Gr4 titanium alloy is an ideal structural material for aerospace engineering because of its low density, high specific strength, good corrosion resistance and good process performance. In many aerospace applications, titanium and its alloys are replacing traditional aluminum alloys. Today, the aerospace industry consumes approximately 42% of the world's total production of titanium, and demand for titanium is expected to continue to grow at a double-digit rate between now and 2010. New generations of aircraft need to take full advantage of the performance offered by titanium alloys, and both the commercial and military aircraft markets are driving demand for titanium alloys. New models such as the Boeing 787, Airbus A380, F-22 Raptor, and F-35 Joint Strike Fighter (also known as the Lightning II) all utilize a large number of titanium alloys. Advantages of titanium alloy materials Titanium alloys have high strength, high fracture toughness, as well as good corrosion resistance and weldability. As the aircraft fuselage is increasingly using composite structures, the proportion of titanium-based materials used for the fuselage will also be increasing, because the combination of titanium and composite materials is far superior to aluminum alloys. For example, compared with aluminum alloys, titanium alloys can increase the life of fuselage structures by 60%.
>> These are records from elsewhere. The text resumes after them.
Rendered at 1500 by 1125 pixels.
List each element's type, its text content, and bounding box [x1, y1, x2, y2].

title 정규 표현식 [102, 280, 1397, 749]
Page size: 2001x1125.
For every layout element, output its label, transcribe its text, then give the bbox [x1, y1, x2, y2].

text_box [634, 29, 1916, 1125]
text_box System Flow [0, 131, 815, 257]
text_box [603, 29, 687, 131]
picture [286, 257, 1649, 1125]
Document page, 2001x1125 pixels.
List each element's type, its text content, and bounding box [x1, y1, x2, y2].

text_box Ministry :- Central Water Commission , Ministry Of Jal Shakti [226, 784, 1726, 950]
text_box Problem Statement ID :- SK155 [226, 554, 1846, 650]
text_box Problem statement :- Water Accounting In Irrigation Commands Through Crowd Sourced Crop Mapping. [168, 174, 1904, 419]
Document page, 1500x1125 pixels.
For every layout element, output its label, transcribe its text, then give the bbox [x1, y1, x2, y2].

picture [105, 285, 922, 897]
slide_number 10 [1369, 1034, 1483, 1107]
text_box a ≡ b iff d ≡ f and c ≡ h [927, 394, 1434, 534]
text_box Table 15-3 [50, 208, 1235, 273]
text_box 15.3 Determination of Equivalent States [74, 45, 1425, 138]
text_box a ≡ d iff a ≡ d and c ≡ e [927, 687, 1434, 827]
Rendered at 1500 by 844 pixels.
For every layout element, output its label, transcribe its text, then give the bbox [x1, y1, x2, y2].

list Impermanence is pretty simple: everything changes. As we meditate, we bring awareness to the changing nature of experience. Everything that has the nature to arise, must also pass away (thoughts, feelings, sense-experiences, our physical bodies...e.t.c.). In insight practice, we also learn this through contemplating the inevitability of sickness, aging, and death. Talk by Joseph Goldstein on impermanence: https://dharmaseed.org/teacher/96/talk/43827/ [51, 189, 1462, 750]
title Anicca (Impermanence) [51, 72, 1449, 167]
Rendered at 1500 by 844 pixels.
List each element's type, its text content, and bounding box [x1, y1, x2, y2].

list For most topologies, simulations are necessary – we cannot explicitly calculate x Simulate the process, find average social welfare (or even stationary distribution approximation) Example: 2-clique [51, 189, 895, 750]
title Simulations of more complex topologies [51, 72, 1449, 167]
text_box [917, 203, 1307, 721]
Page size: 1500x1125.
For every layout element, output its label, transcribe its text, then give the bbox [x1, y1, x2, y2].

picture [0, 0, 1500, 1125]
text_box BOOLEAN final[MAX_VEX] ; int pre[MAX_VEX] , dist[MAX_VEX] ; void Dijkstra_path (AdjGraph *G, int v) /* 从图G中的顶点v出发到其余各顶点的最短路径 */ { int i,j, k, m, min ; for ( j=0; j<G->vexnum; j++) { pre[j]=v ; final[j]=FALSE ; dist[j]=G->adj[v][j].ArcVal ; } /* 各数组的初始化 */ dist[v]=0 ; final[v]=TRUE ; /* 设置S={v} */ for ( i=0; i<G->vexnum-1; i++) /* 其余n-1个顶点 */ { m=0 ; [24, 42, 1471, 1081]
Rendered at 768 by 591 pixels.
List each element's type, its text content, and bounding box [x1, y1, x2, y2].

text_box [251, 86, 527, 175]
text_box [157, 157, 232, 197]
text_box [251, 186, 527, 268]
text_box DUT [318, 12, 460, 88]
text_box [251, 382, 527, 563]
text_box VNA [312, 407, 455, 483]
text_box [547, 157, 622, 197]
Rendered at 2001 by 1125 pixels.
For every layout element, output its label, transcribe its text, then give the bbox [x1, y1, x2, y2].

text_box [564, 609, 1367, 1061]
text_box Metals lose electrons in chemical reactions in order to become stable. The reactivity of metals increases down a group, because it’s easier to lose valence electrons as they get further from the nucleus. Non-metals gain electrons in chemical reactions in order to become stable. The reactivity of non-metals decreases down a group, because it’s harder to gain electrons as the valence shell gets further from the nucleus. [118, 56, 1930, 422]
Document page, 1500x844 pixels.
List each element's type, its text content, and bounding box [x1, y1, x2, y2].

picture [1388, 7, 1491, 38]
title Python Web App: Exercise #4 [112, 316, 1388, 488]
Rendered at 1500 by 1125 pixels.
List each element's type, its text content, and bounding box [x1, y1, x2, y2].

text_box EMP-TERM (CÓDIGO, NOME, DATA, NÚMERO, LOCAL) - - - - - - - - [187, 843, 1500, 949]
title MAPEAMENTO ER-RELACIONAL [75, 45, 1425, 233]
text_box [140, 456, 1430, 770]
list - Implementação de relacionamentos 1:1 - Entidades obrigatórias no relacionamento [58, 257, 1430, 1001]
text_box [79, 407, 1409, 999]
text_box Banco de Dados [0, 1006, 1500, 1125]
Titanium alloys are generally considered to be difficult to machine because they are more difficult to machine than common alloy steels. The metal removal rate of a typical titanium alloy is only about 25% of that of most common steels or stainless steels, so machining a titanium alloy part takes about four times as long as machining a steel part. In order to meet the growing demand for titanium alloy machining in the aerospace manufacturing industry, manufacturers need to increase their production capacity and therefore need to better understand the effectiveness of titanium alloy machining strategies. Typical machining of titanium workpieces begins with forging and continues until 80% of the material has been removed to obtain the final part shape.
With the rapid growth of the aerospace component market, manufacturers have been overwhelmed, and the increased demand for machining titanium alloy workpieces due to less efficient machining has resulted in a significant strain on titanium alloy machining capacity. Some aerospace leaders have even publicly questioned whether existing machining capacity can handle all of the new titanium alloy workpieces. Since these workpieces are often made of new alloys, changes in machining methods and tool materials are required. The titanium alloy Ti-6Al-4V titanium alloy is available in three different structural forms: a titanium alloy, a-b titanium alloy and b titanium alloy. Commercially pure titanium and a-titanium alloys are not heat treatable but usually have good weldability; a-b-titanium alloys are heat treatable and most are also weldable; and b- and quasi-b-titanium alloys are fully heat treatable and are also generally weldable.
Titanium alloy parts processing in the machinery manufacturing industry occupies a very important position, titanium alloy material cutting processing has been the current processing technology difficulties. In order to meet the growing demand for titanium alloy workpieces for aerospace, China's titanium alloy cutting processing must make great progress. Based on the domestic conditions of materials, machine tools and management, further strengthening the optimization of titanium alloy material machining process routes, preferential selection of machining parameters, and improving the machining efficiency and product quality are important factors to promote the development of domestic titanium alloy industry and aerospace industry. The internal cavity cylindrical surface finishing boring tool designed in the paper has a simple structure and is easy to manufacture and use, which solves the machining process problems of the ball ring frame parts.